No period, no problem? Think again, says strength and nutrition coach Pennie Varvarides. Your workout routine and menstrual cycle can impact each other more than you think.
I’m sure I’m not alone in regularly lamenting about my monthly cycle. The cramps, the mood swings, the endless anxiety that the moon cup might move during a heavy squat session. But sometimes the grass isn’t always greener. In fact, the disappearance of your cycle could be cause for alarm.
Amenorrhoea is the term for when there’s no menstruation - this is a symptom, rather than a diagnosis and could be caused by a number of things. And while having no period might sound like a good thing, it’s often a sign that there’s something wrong. If there’s more than 90 days between bleeds, you should consult your doctor.
There are numerous things that could lead to cycle disruptions; I’m going to focus on exercise and energy balance in this article. Training-induced amenorrhea is surprisingly common in athletes and can have some quite serious knock on effects.
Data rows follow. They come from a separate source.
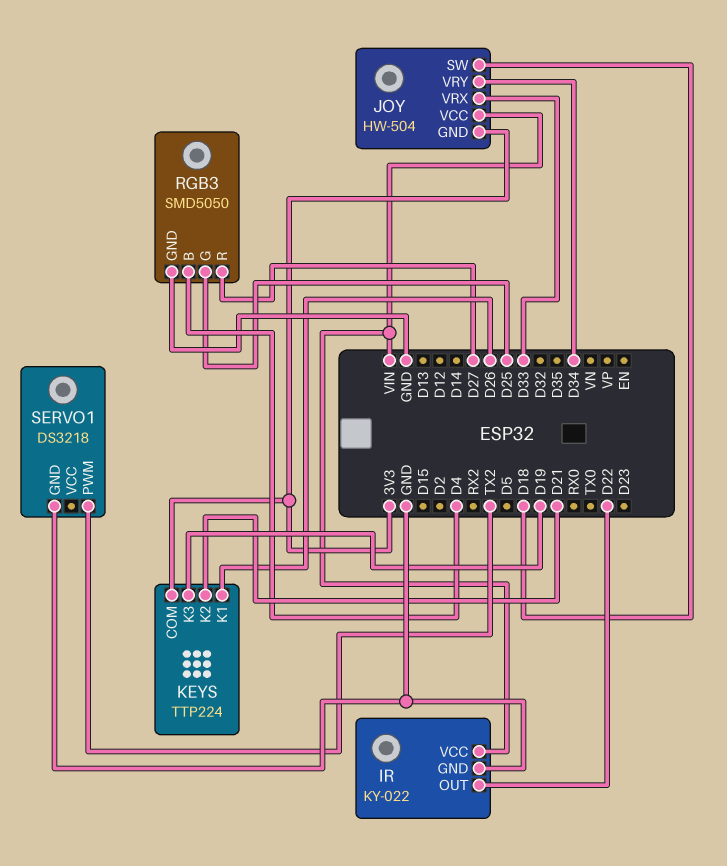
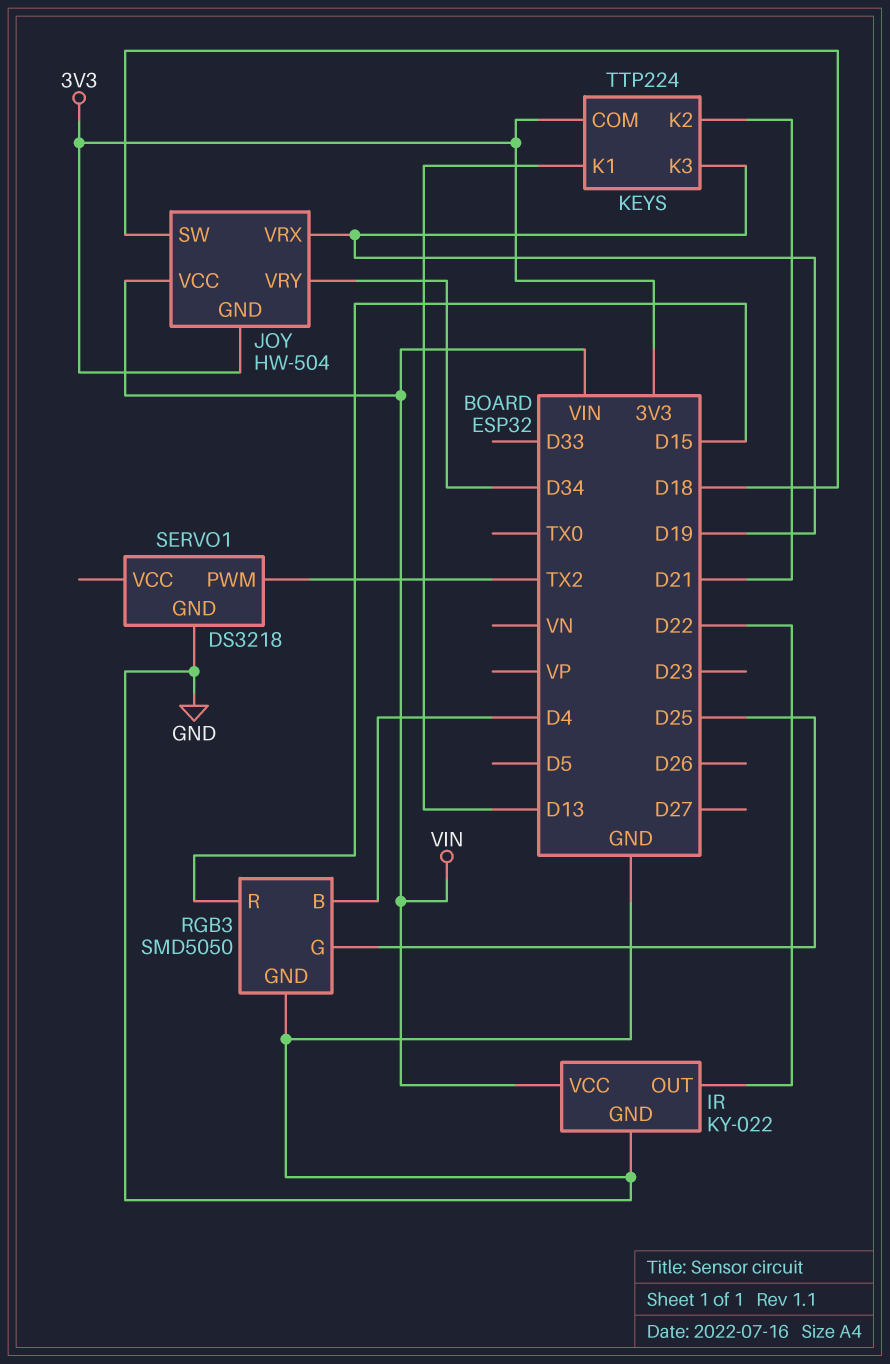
JOY pin VRX: D33 -> D19
KEYS pin K1: D26 -> D13
RGB3 pin R: D27 -> D15

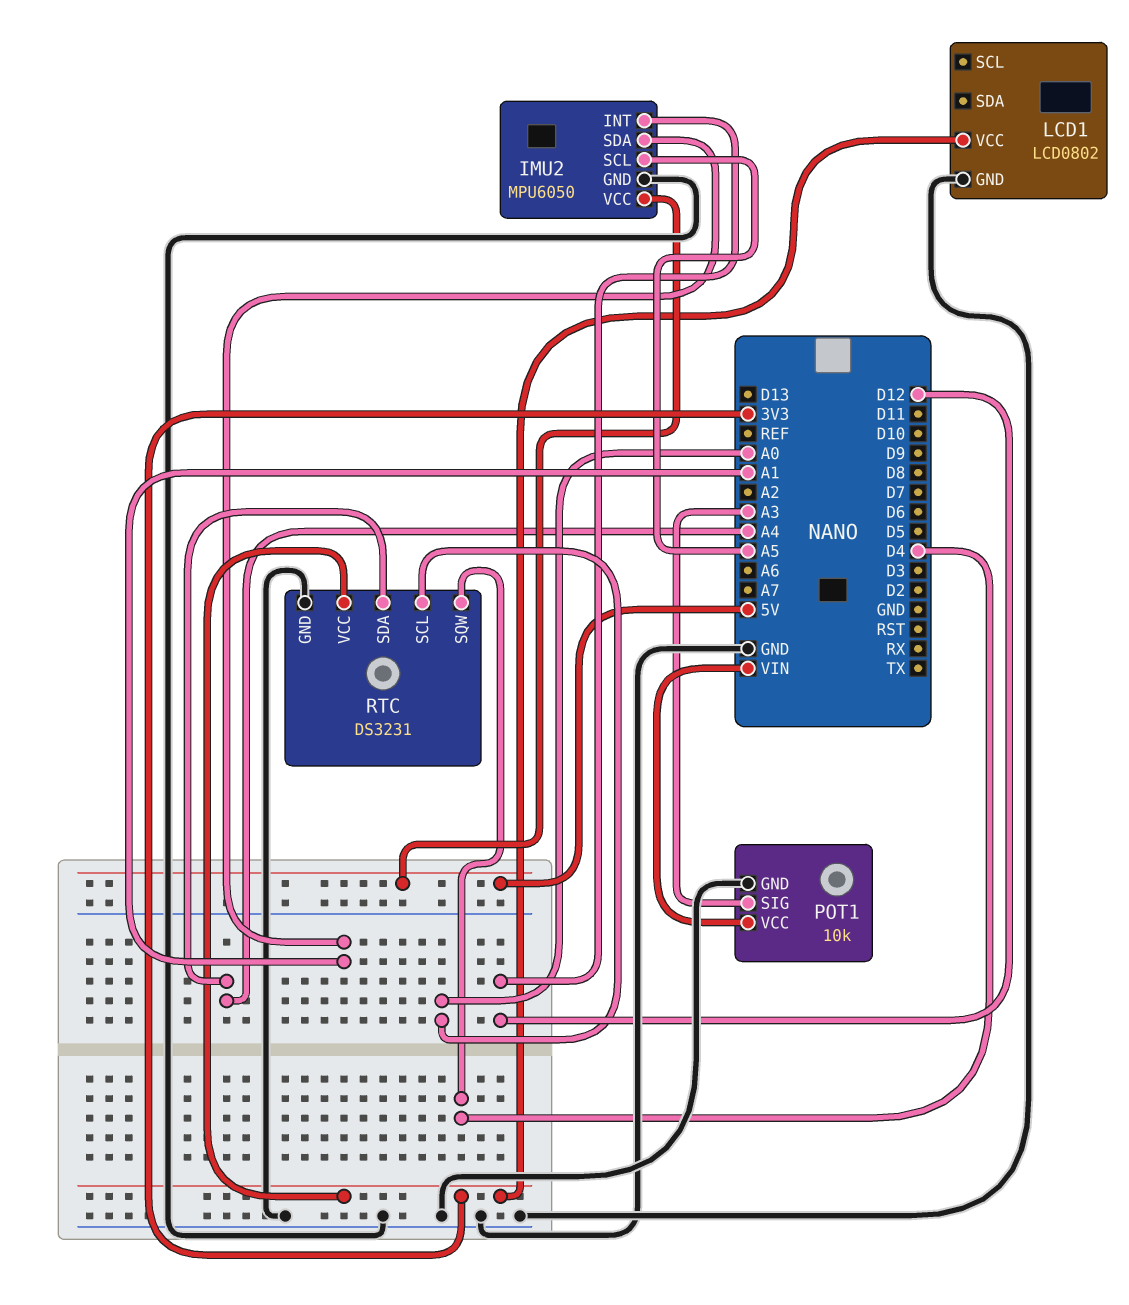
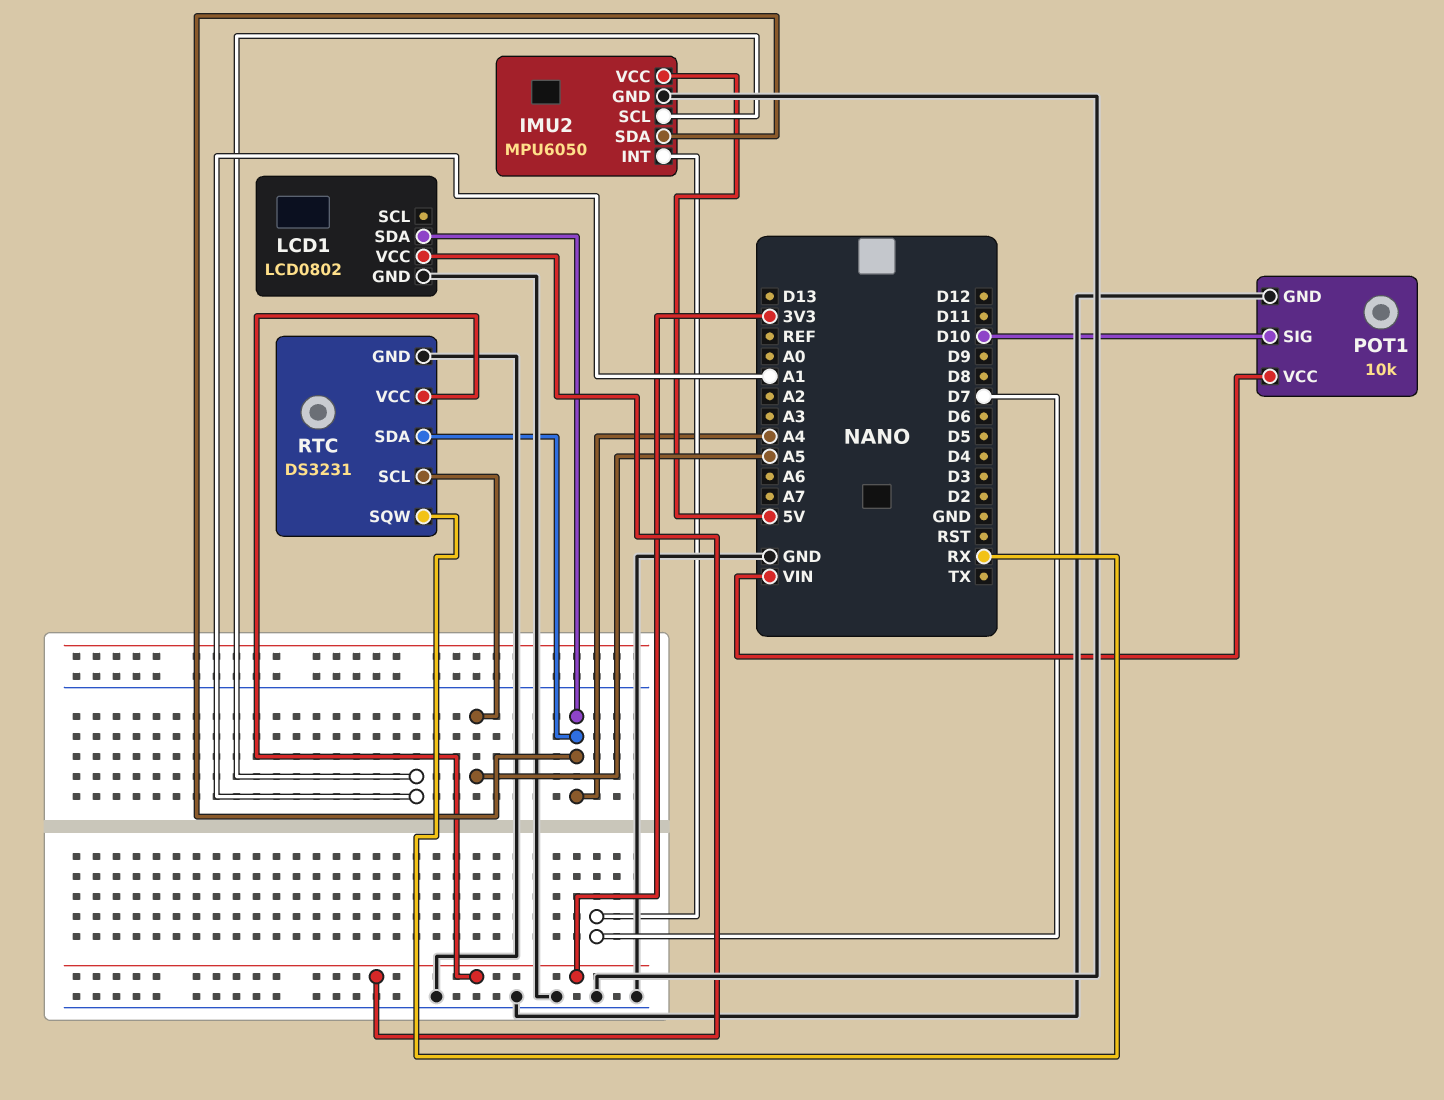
IMU2 pin INT: D12 -> D7
IMU2 pin SCL: A5 -> A1
IMU2 pin SDA: A1 -> A4
LCD1 pin SDA: none -> A4
POT1 pin SIG: A3 -> D10
RTC pin SCL: A0 -> A5
RTC pin SQW: D4 -> RX

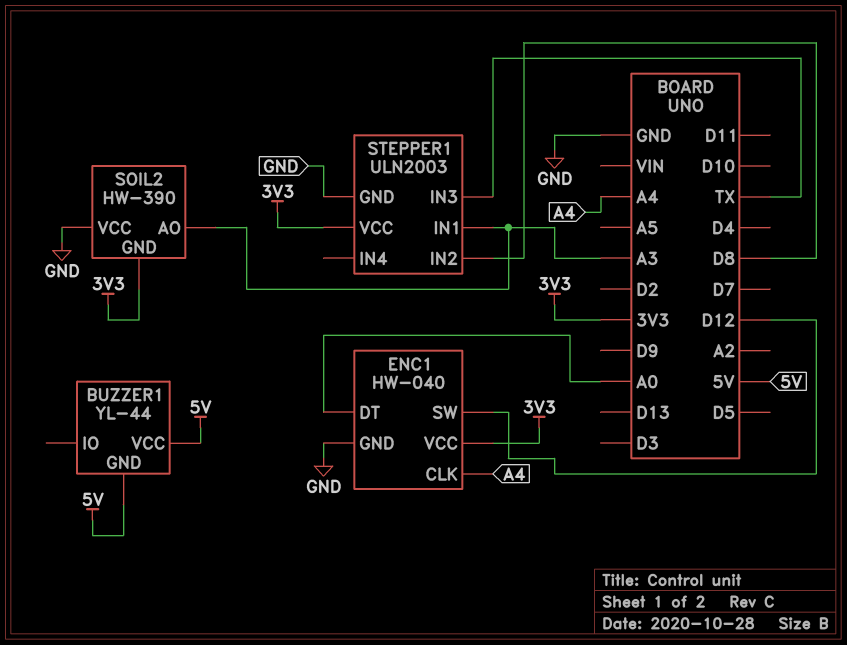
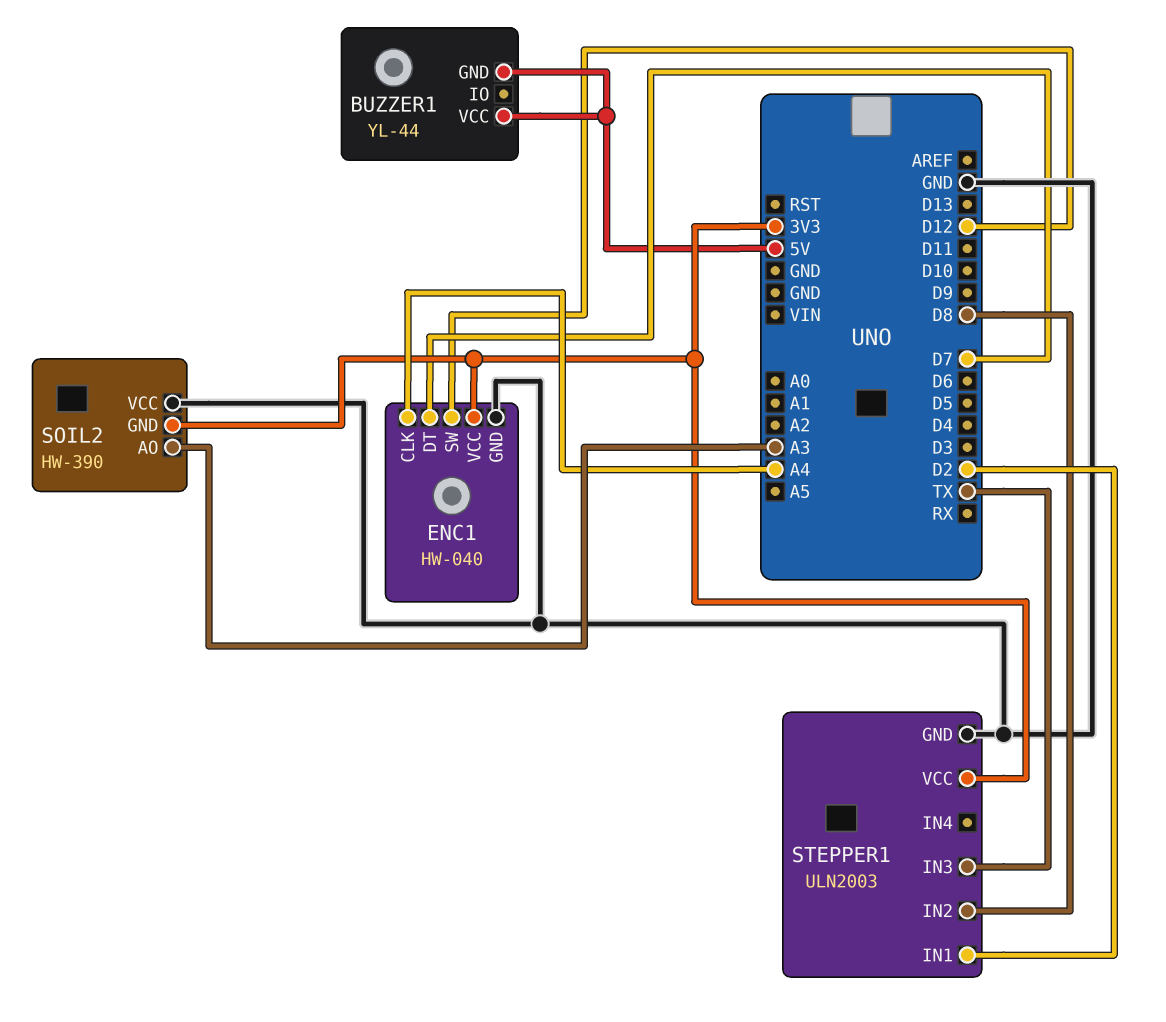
ENC1 pin DT: A0 -> D7
STEPPER1 pin IN1: A3 -> D2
A common cause of amenorrhea is a relative energy deficiency, in which your caloric intake is inadequate to the energy required to function. This can come about by either reducing caloric intake by too much or by increasing training volume by too much (or both).
Dr Sarah Murphy, Obstetric and gynaecology SHO, says: “Excessive exercise (along with disordered eating and psychological stress) can all cause amenorrhea, or absence of periods. This is known as hypothalamic amenorrhea.
“The body perceives these things as stresses and shuts down the reproductive hormones to compensate. Basically it tells a gland in the brain, the hypothalamus, to stop producing hormones. This will eventually feed to the ovaries and tell them to stop producing hormones, including oestrogen, and eventually lead to cessation of periods.”
The human body responds to the inadequate energy levels by finding ways to run off less energy. Ovulation and menstruation are essential for reproduction but not for day-to-day survival, and without enough energy, carrying a baby would be unviable - so it’s abandoned.
Dr Murphy adds: “Lack of these normal hormones can have some negative consequences. Firstly, oestrogen helps with normal bone health and growth. Without it, bones can become softer and reduce their bone mineral density, leading to things such as osteoporosis and potentially bone fractions.”
The prevalence of amenorrhea in elite athletes is reported to be as high as 65% in long-distance runners and 69% in dancers - compared with 2-5% in the general population.
GP Dr Michael Banna says: “Secondary amenorrhoea (which is when menstruation has previously occurred but has stopped) can be more common in women who exercise very intensely or who have a sudden increase in their exercise intensity, or rapid/excessive weight loss or low body fat levels.”
When amenorrhea is combined with low energy availability (not enough calories to support your body’s functions) and decreased bone mineral density, this is known as the female athlete triad. Low bone density is reported in 22-50% of elite female athletes compared with 12% of the general population.
This low bone density is important, because it increases an athlete’s risk of stress fracture. In fact, women with amenorrhea have a more-than two-fold increased risk.
Women actually create 92% of our total body bone mineral density by the time we turn 18 - with peak bone accrual between 11-14 years. This means that a lot of instances of osteoporosis in later life are often caused by a failure to obtain optimal BMD in childhood.
The silver lining here is that athletes who do weight-baring sports have a 5-15% higher BMD than non-athletes. So for those of us who may not have had the best diet as teenagers (hands up over here), lifting weights is our best bet for protecting our bones as we get older.
So while overtraining and under-eating could lead to the loss of your cycle and bone density, weight training and adequate eating will lead to stronger bones.
Bone health isn’t the only worry when it comes to hormone imbalances. It can also have negative consequences with fertility and heart health.
Dr Murphy says: “Heart disease is increased in post menopausal women who also lack these hormones, however further studies are needed to show that this is also the case in pre-menopausal women with amenorrhea.”
Fixing your cycle
If your cycle has disappeared, step one is go and talk to your doctor. You need to make sure you’re getting appropriate help.
Hypothalamic amenorrhea is reversible. “Usually by removing the stress, eg reducing exercise, gaining weight, changing eating habits,” says Dr Murphy, “but this is best overseen by a doctor and dietician.”
There are numerous reasons for amenorrhea to occur, not just training and diet, so it’s important to speak to a medical professional to get it diagnosed. Your GP should always be your first port of call.
How long it takes to get your period back can vary, but don’t be surprised if it takes a few months.